How Different Age Groups Feel About Cashless Payments
One way you can determine what payment methods you should be offering is by looking at the primary age groups you serve. Because different generations have very different preferences when it comes to cashless payments. Here is an overview of each generation as well as the primary payment preferences of each.
Baby Boomers are the generation born from 1946–1964. And there are currently 75 million of them living in the U.S. When it comes to payment preferences, most Baby Boomers prefer credit cards. The average Baby Boomer has four credit cards with a median credit limit of $11,000.
52% of Baby Boomers prefer cash back credit cards with store credit cards coming in at a close second. And Baby Boomers are 39% more likely to be concerned about the APR on their card than younger generations.
Generation X was born between 1965–1979. Like Baby Boomers, Gen X prefers credit cards over all other forms of payment. They carry an average of four credit cards with a median balance of $11,250. 57% of Gen Xers say they took out a credit card so they’ll have a buffer in case of emergencies.
They are also more likely to carry a balance than other generations. Over 67% of Gen Xers have credit card debt.
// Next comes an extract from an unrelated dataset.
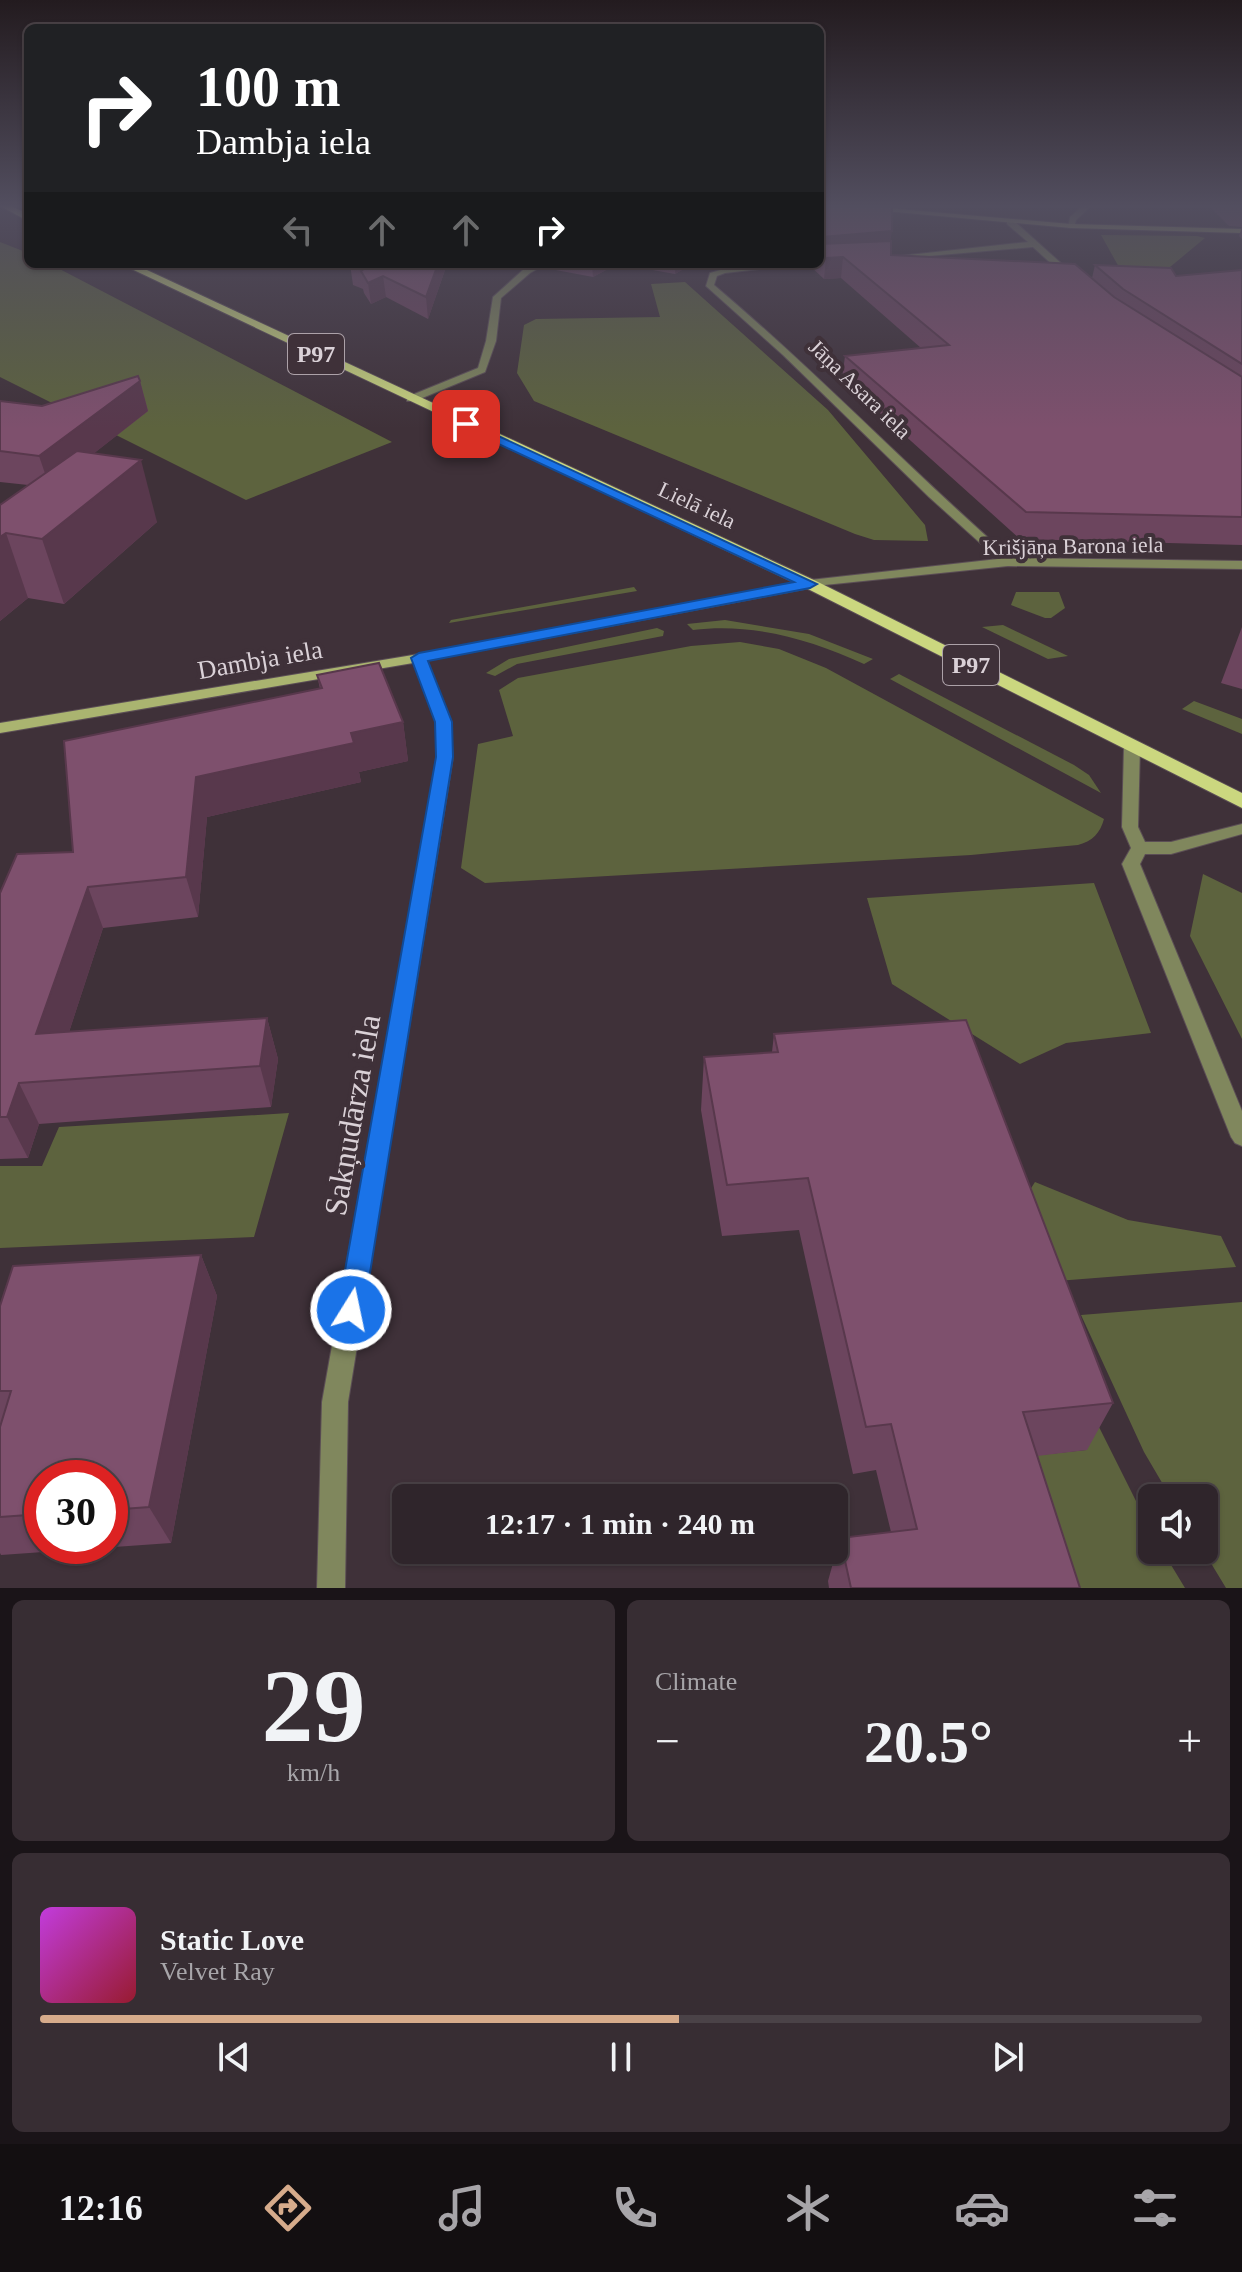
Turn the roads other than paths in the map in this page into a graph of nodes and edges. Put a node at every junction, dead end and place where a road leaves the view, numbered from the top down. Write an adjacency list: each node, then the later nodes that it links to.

For that reason, more than 20% of Gen X consumers prefer balance transfer cards.
Millennials are typically defined as the generation born between 1980–1995. Most millennials prefer mobile wallets and over 30% prefer using PayPal. More than 70% say they do carry a credit card so they can build credit.
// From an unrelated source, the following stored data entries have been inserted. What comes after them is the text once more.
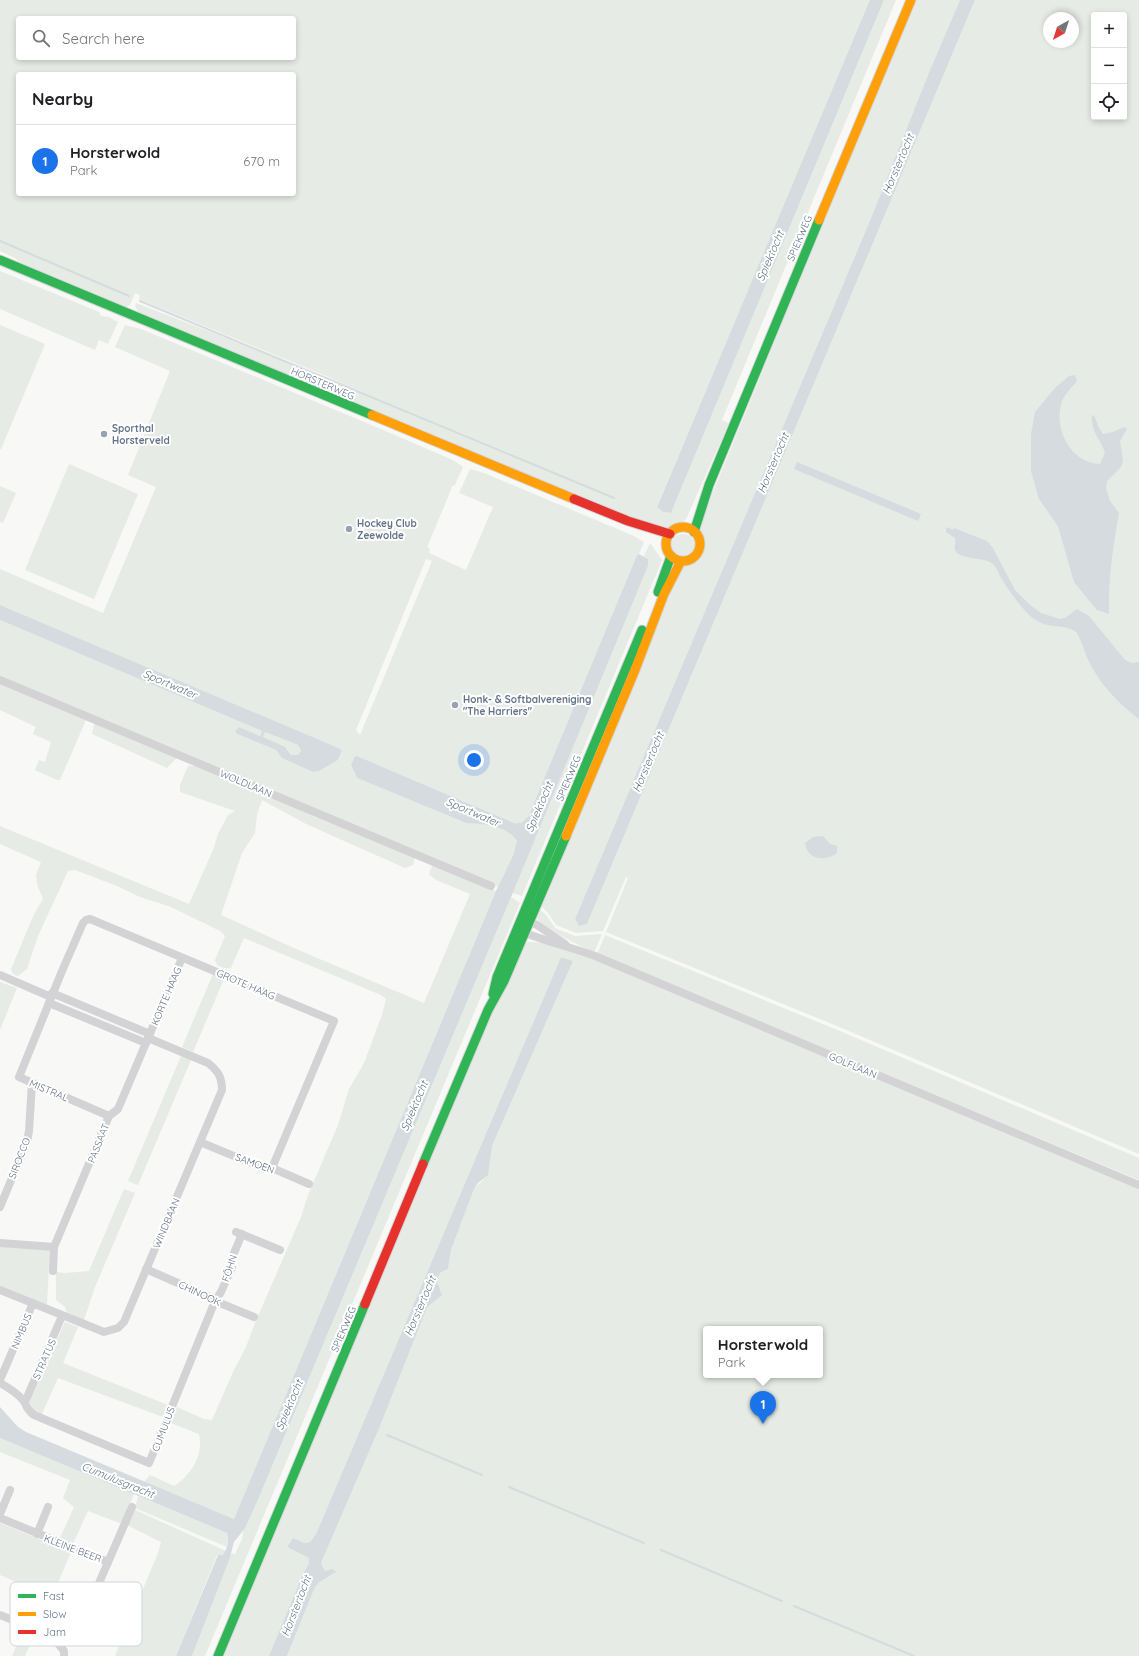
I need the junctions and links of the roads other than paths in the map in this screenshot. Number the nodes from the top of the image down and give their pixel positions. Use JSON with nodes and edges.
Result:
{"nodes":[{"id":1,"x":911,"y":0,"type":"edge"},
{"id":2,"x":0,"y":260,"type":"edge"},
{"id":3,"x":690,"y":530,"type":"junction"},
{"id":4,"x":668,"y":538,"type":"junction"},
{"id":5,"x":671,"y":556,"type":"junction"},
{"id":6,"x":681,"y":561,"type":"junction"},
{"id":7,"x":0,"y":680,"type":"edge"},
{"id":8,"x":491,"y":886,"type":"dead end"},
{"id":9,"x":526,"y":921,"type":"junction"},
{"id":10,"x":522,"y":931,"type":"junction"},
{"id":11,"x":567,"y":946,"type":"junction"},
{"id":12,"x":182,"y":958,"type":"junction"},
{"id":13,"x":0,"y":976,"type":"edge"},
{"id":14,"x":51,"y":998,"type":"junction"},
{"id":15,"x":148,"y":1038,"type":"junction"},
{"id":16,"x":32,"y":1083,"type":"junction"},
{"id":17,"x":109,"y":1116,"type":"junction"},
{"id":18,"x":200,"y":1142,"type":"junction"},
{"id":19,"x":272,"y":1168,"type":"junction"},
{"id":20,"x":309,"y":1184,"type":"dead end"},
{"id":21,"x":1139,"y":1185,"type":"edge"},
{"id":22,"x":0,"y":1206,"type":"edge"},
{"id":23,"x":0,"y":1244,"type":"edge"},
{"id":24,"x":54,"y":1247,"type":"junction"},
{"id":25,"x":280,"y":1250,"type":"dead end"},
{"id":26,"x":146,"y":1269,"type":"junction"},
{"id":27,"x":53,"y":1270,"type":"dead end"},
{"id":28,"x":0,"y":1291,"type":"edge"},
{"id":29,"x":215,"y":1301,"type":"junction"},
{"id":30,"x":32,"y":1303,"type":"junction"},
{"id":31,"x":62,"y":1316,"type":"junction"},
{"id":32,"x":254,"y":1317,"type":"dead end"},
{"id":33,"x":0,"y":1381,"type":"edge"},
{"id":34,"x":25,"y":1402,"type":"junction"},
{"id":35,"x":10,"y":1490,"type":"dead end"},
{"id":36,"x":48,"y":1507,"type":"dead end"},
{"id":37,"x":132,"y":1507,"type":"dead end"},
{"id":38,"x":0,"y":1514,"type":"edge"},
{"id":39,"x":0,"y":1518,"type":"edge"},
{"id":40,"x":37,"y":1534,"type":"junction"},
{"id":41,"x":108,"y":1562,"type":"junction"},
{"id":42,"x":99,"y":1582,"type":"edge"},
{"id":43,"x":0,"y":1615,"type":"edge"},
{"id":44,"x":10,"y":1619,"type":"edge"},
{"id":45,"x":60,"y":1646,"type":"edge"},
{"id":46,"x":64,"y":1656,"type":"edge"},
{"id":47,"x":218,"y":1656,"type":"edge"}],
"edges":[{"from":1,"to":3,"type":"main road","name":"SPIEKWEG"},
{"from":2,"to":4,"type":"main road","name":"HORSTERWEG"},
{"from":3,"to":4,"type":"main road"},
{"from":3,"to":6,"type":"main road"},
{"from":4,"to":5,"type":"main road"},
{"from":5,"to":6,"type":"main road"},
{"from":5,"to":9,"type":"main road","name":"SPIEKWEG"},
{"from":6,"to":9,"type":"main road","name":"SPIEKWEG"},
{"from":7,"to":8,"type":"street","name":"WOLDLAAN"},
{"from":9,"to":10,"type":"main road","name":"SPIEKWEG"},
{"from":9,"to":11,"type":"street","name":"GOLFLAAN"},
{"from":10,"to":11,"type":"street","name":"GOLFLAAN"},
{"from":10,"to":47,"type":"main road","name":"SPIEKWEG"},
{"from":11,"to":21,"type":"street","name":"GOLFLAAN"},
{"from":12,"to":14,"type":"street","name":"GROTE HAAG"},
{"from":12,"to":15,"type":"street","name":"KORTE HAAG"},
{"from":12,"to":19,"type":"street","name":"GROTE HAAG"},
{"from":13,"to":14,"type":"street","name":"WINDBAAN"},
{"from":14,"to":15,"type":"street","name":"WINDBAAN"},
{"from":14,"to":16,"type":"street","name":"MISTRAL"},
{"from":15,"to":17,"type":"street","name":"PASSAAT"},
{"from":15,"to":18,"type":"street","name":"WINDBAAN"},
{"from":16,"to":17,"type":"street","name":"MISTRAL"},
{"from":16,"to":22,"type":"street","name":"SIROCCO"},
{"from":17,"to":24,"type":"street","name":"PASSAAT"},
{"from":18,"to":19,"type":"street","name":"SAMOEN"},
{"from":18,"to":26,"type":"street","name":"WINDBAAN"},
{"from":19,"to":20,"type":"street","name":"SAMOEN"},
{"from":23,"to":24,"type":"street"},
{"from":24,"to":27,"type":"street","name":"PASSAAT"},
{"from":25,"to":29,"type":"street","name":"FÖHN"},
{"from":26,"to":29,"type":"street","name":"CHINOOK"},
{"from":26,"to":31,"type":"street","name":"WINDBAAN"},
{"from":28,"to":30,"type":"street","name":"WINDBAAN"},
{"from":29,"to":32,"type":"street","name":"CHINOOK"},
{"from":29,"to":34,"type":"street","name":"CUMULUS"},
{"from":30,"to":31,"type":"street","name":"WINDBAAN"},
{"from":30,"to":33,"type":"street","name":"NIMBUS"},
{"from":31,"to":34,"type":"street","name":"STRATUS"},
{"from":33,"to":34,"type":"street","name":"CUMULUS"},
{"from":35,"to":38,"type":"street"},
{"from":36,"to":40,"type":"street","name":"KLEINE BEER"},
{"from":37,"to":41,"type":"street","name":"KLEINE BEER"},
{"from":39,"to":40,"type":"street","name":"KLEINE BEER"},
{"from":40,"to":41,"type":"street","name":"KLEINE BEER"},
{"from":41,"to":42,"type":"street","name":"KLEINE BEER"},
{"from":43,"to":44,"type":"street"},
{"from":45,"to":46,"type":"street"}]}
Millennials can often be split into two defining groups: younger millennials and older millennials. Younger millennials are between the ages of 23–30. 41% of younger millennials prefer credit cards to debit cards.
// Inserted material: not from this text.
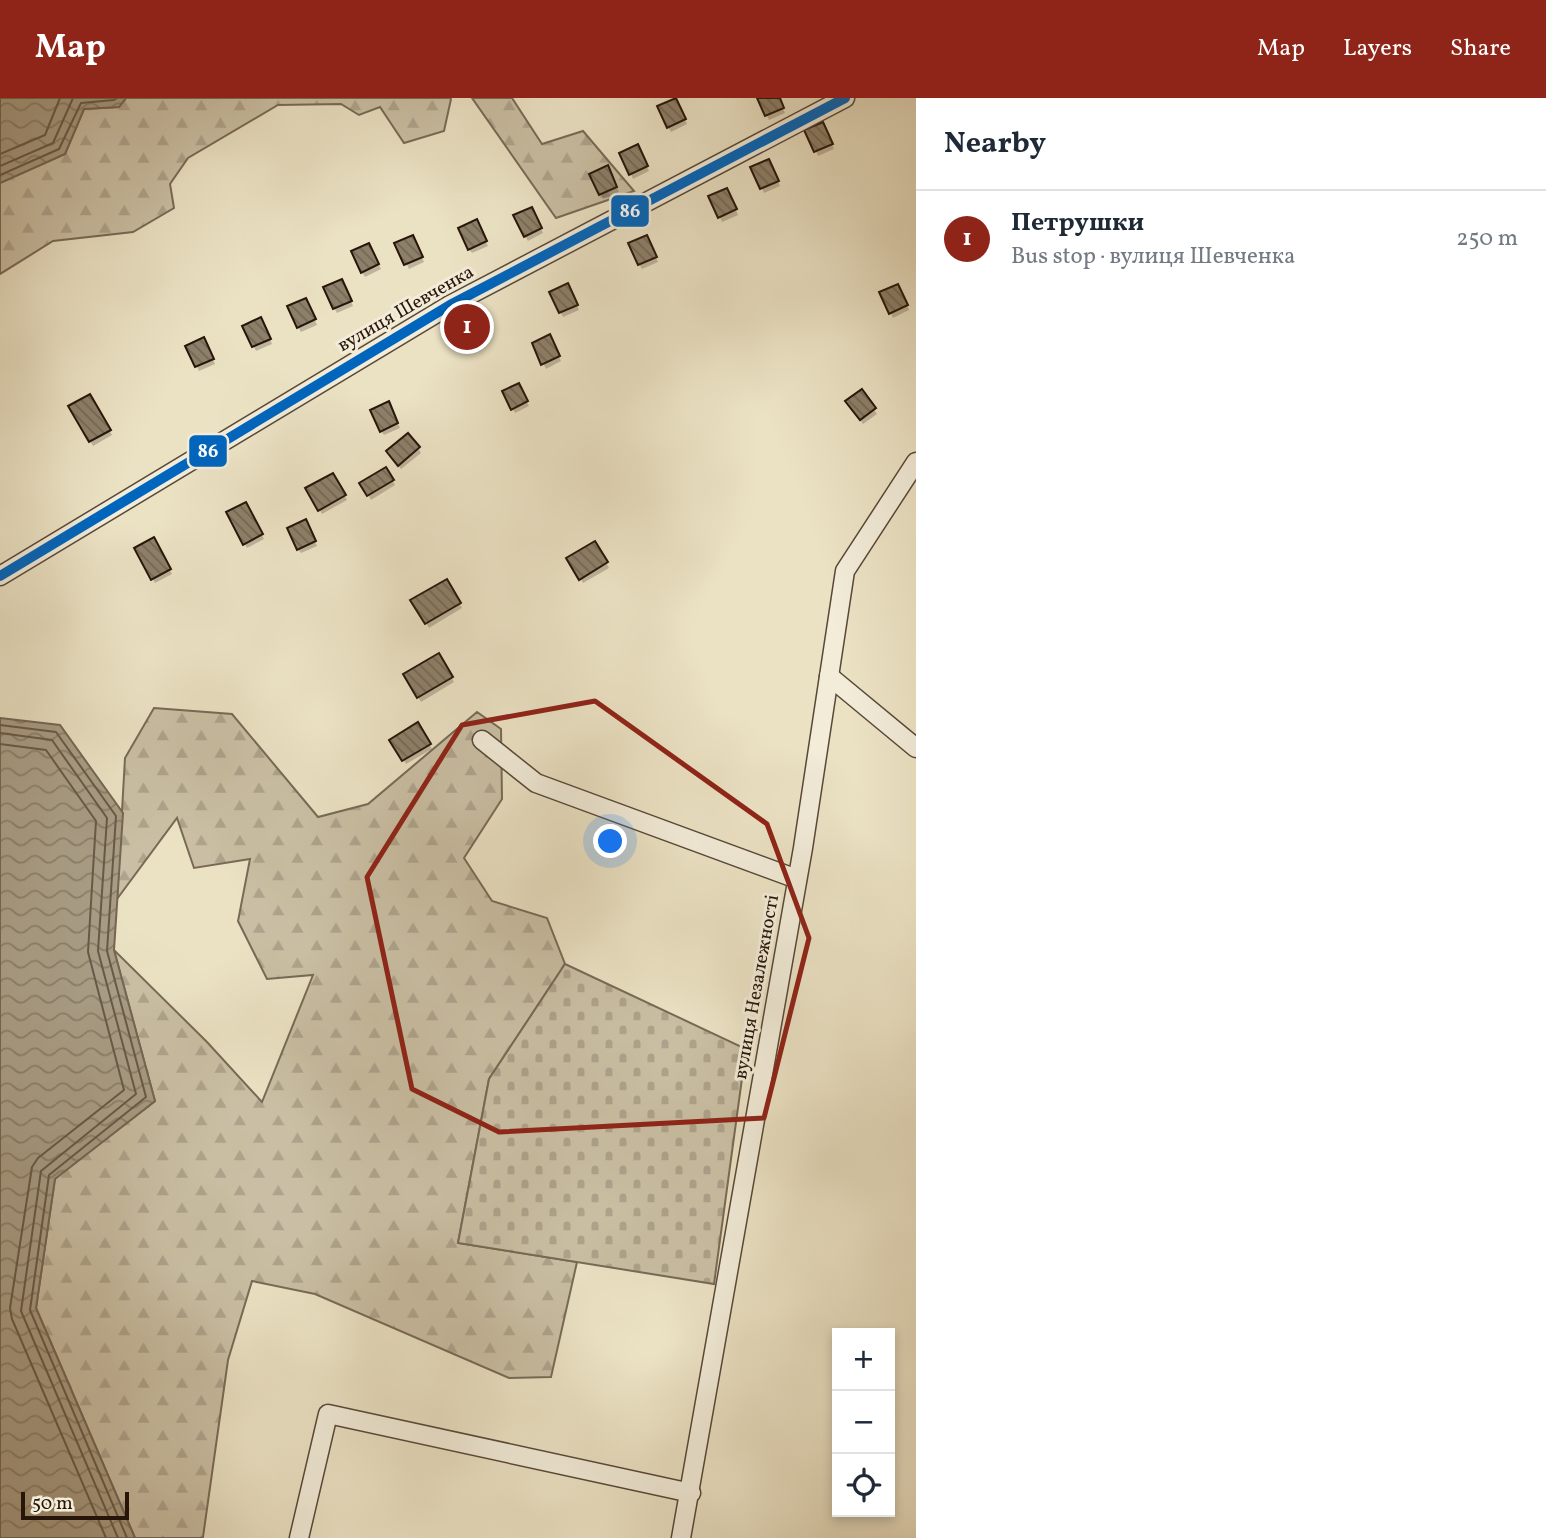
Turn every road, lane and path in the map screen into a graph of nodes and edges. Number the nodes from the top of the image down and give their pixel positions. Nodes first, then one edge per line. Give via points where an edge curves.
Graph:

Older millennials fall between the ages of 31–38. They are almost the exact opposite and 40% prefer debit cards to credit cards.
Hopefully, this article has given you some insights into how your primary demographics prefer to pay. Regardless of the demographics you serve, there is a way for you to meet your customer’s payment expectations. The most important thing you can do is focus on personalizing the payment experience for your customers.
Additionally, coupling cashless payment options with loyalty and rewards, you will have a greater chance of appealing to all the generational expectations of your customers and guests. Mobile wallets tied to credit/debit cards allow greater flexibility for all of your customers and can generate a high return through ease of use and repeat business.